Getting back to your question, though, I am serious about having fun doing the things I love -- doing comedy, writing, playing music and whatnot -- and hopefully other people will enjoy the things I do and I can be done with hanging out in the Port Authority restroom once and for all.
Weekly: You're a straight guy who's always been a good friend of the gays. What is it about us that you like so much?
Hill: This is a question I ask my therapist a lot. I'm not sure really. I like a nice brunch, so there's that. But I guess sitting here thinking about it as I flip through at this Tom of Finland book I just picked up the other day, the real reason is probably that -- like most gay men I know -- I am comfortable and in touch with my feminine side and also secure in my masculinity.
Most straight guys just aren't firing on all cylinders in either department, so I probably just relate well to gay guys because we both have that shit on lockdown. I don't know if that makes sense or not. I am so hammered right now.

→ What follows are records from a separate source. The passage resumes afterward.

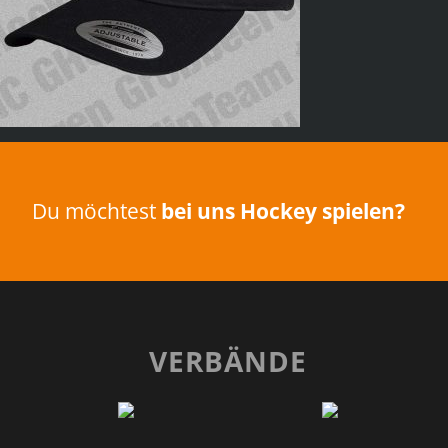
Du möchtest
bei uns Hockey spielen?
VERBÄNDE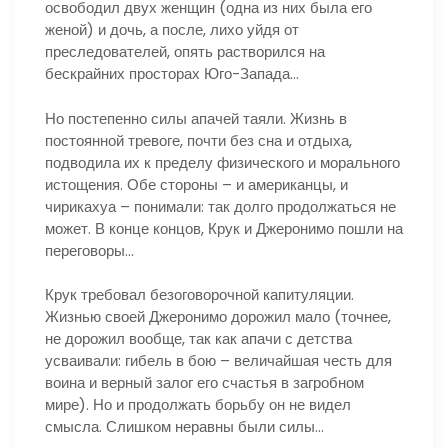
освободил двух женщин (одна из них была его
женой) и дочь, а после, лихо уйдя от
преследователей, опять растворился на
бескрайних просторах Юго-Запада…
Но постепенно силы апачей таяли. Жизнь в
постоянной тревоге, почти без сна и отдыха,
подводила их к пределу физического и морального
истощения. Обе стороны – и американцы, и
чирикахуа – понимали: так долго продолжаться не
может. В конце концов, Крук и Джеронимо пошли на
переговоры…
Крук требовал безоговорочной капитуляции.
Жизнью своей Джеронимо дорожил мало (точнее,
не дорожил вообще, так как апачи с детства
усваивали: гибель в бою – величайшая честь для
воина и верный залог его счастья в загробном
мире). Но и продолжать борьбу он не видел
смысла. Слишком неравны были силы…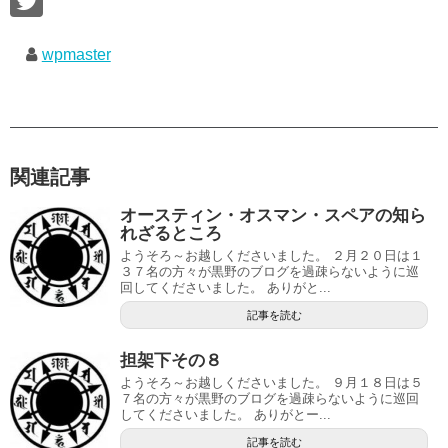
wpmaster
関連記事
オースティン・オスマン・スペアの知ら
れざるところ
ようそろ～お越しくださいました。 ２月２０日は１
３７名の方々が黒野のブログを過疎らないように巡
回してくださいました。 ありがと...
記事を読む
担架下その８
ようそろ～お越しくださいました。 ９月１８日は５
７名の方々が黒野のブログを過疎らないように巡回
してくださいました。 ありがとー...
記事を読む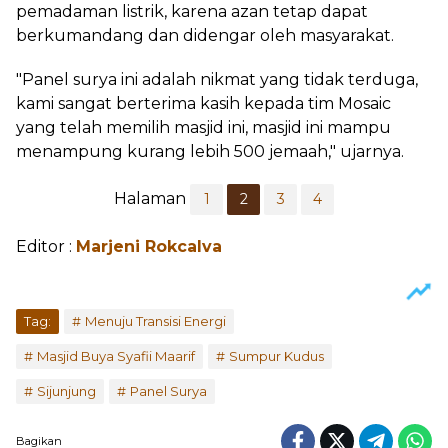
pemadaman listrik, karena azan tetap dapat
berkumandang dan didengar oleh masyarakat.
"Panel surya ini adalah nikmat yang tidak terduga,
kami sangat berterima kasih kepada tim Mosaic
yang telah memilih masjid ini, masjid ini mampu
menampung kurang lebih 500 jemaah," ujarnya.
Halaman
1
2
3
4
Editor :
Marjeni Rokcalva
Tag:
Menuju Transisi Energi
Masjid Buya Syafii Maarif
Sumpur Kudus
Sijunjung
Panel Surya
Bagikan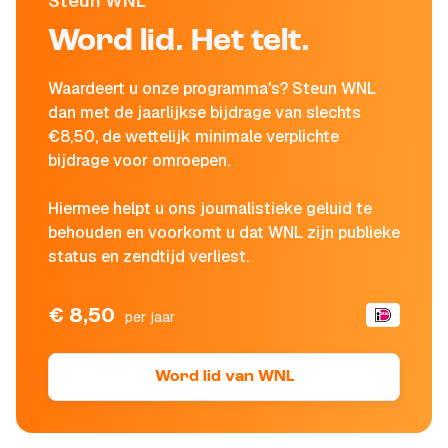
Steun WNL
Word lid. Het telt.
Waardeert u onze programma's? Steun WNL
dan met de jaarlijkse bijdrage van slechts
€8,50, de wettelijk minimale verplichte
bijdrage voor omroepen.
Hiermee helpt u ons journalistieke geluid te
behouden en voorkomt u dat WNL zijn publieke
status en zendtijd verliest.
€ 8,50
per jaar
Word lid van WNL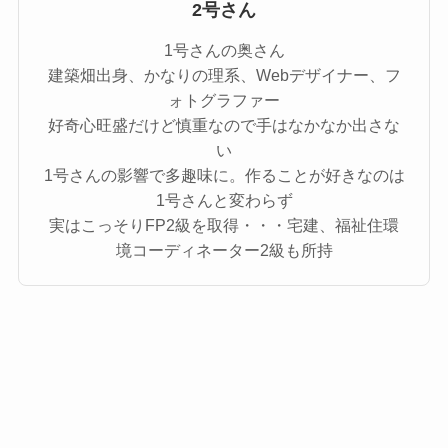
2号さん
1号さんの奥さん
建築畑出身、かなりの理系、Webデザイナー、フ
ォトグラファー
好奇心旺盛だけど慎重なので手はなかなか出さな
い
1号さんの影響で多趣味に。作ることが好きなのは
1号さんと変わらず
実はこっそりFP2級を取得・・・宅建、福祉住環
境コーディネーター2級も所持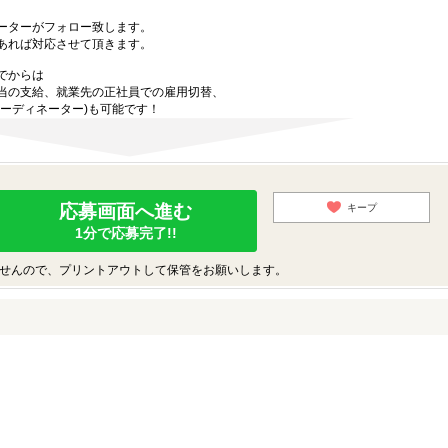
ーターがフォロー致します。
あれば対応させて頂きます。
でからは
当の支給、就業先の正社員での雇用切替、
ーディネーター)も可能です！
応募画面へ進む
キープ
1分で応募完了!!
せんので、プリントアウトして保管をお願いします。
♪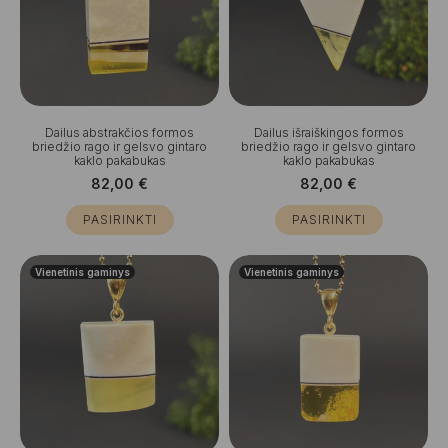
Dailus abstrakčios formos
Dailus išraiškingos formos
briedžio rago ir gelsvo gintaro
briedžio rago ir gelsvo gintaro
kaklo pakabukas
kaklo pakabukas
82,00
€
82,00
€
PASIRINKTI
PASIRINKTI
Vienetinis gaminys
Vienetinis gaminys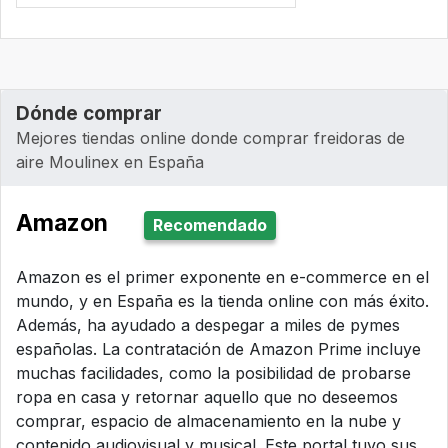
Dónde comprar
Mejores tiendas online donde comprar freidoras de
aire Moulinex en España
Amazon
Recomendado
Amazon es el primer exponente en e-commerce en el
mundo, y en España es la tienda online con más éxito.
Además, ha ayudado a despegar a miles de pymes
españolas. La contratación de Amazon Prime incluye
muchas facilidades, como la posibilidad de probarse
ropa en casa y retornar aquello que no deseemos
comprar, espacio de almacenamiento en la nube y
contenido audiovisual y musical. Este portal tuvo sus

Weekly: You're one of the hardest working guys I know in show biz. Why aren't you known by every man, woman, and child in the United States by now? Any plans to change that?
Hill: This is a really good question and also one that I tend to scream into my pillow most nights before bed. But I'm hoping between having this book out and now appearing in Queer Town my days of not being a household name are numbered. At least I hope so.
Sometimes I worry that I will be one of those artists who are only appreciated after they are either dead or -- worse -- back home living in their parents' basement and aren't allowed to go on the computer or borrow the car or anything, which is bullshit. My dad just moved a couple days ago, though, so I might be screwed as far as that plan goes, which brings me back to Queer Town.
What sort of font are you planning on using for this interview? I realize you probably have to gay it up to some extent what with the title and all, but if you could at least try to pick something somewhat universally appealing, that would be great for me. I guess I am asking you to use the Streisand of fonts, whichever one that is.
Weekly: Why should people read your book?
Hill: For starters, I typed the fuck out of my book and -- while I wouldn't make these claims myself -- I'm told it's "hilarious," "touching," and "will totally get me laid." I guess this is all for the people to decide ultimately, though. Especially that last part. Speaking of which, I'm so easy it's actually kind of weird.
Weekly: What are you hoping readers will get from the book?
Hill: The urge to have sex with me or at least let me crash at their house if need be. Barring that, though, I hope the book delivers on that "hilarious" and "touching" stuff mentioned earlier.
Also, I drew the cover and picked out the colors and stuff and I've totally made sure the book looks really good on a nightstand, book shelf, or coffee table, next to a toilet or even in a jail cell. Scratch that, ESPECIALLY in a jail cell. In short, it pretty much goes with everything and will really pull an outfit together in a pinch. If I am not right about this, you can have my Tom of Finland book, dammit.
Weekly: Any last thoughts?
Hill: Yes, since this is Queer Town, I gotta ask -- what's with all the dance music? I mean, don't get me wrong, I enjoy it myself, but I live near Rawhide in Chelsea here in New York City and I swear they are cranking that stuff at 9 a.m. Sometimes I just need to bring it down before I bring it back up again, you know?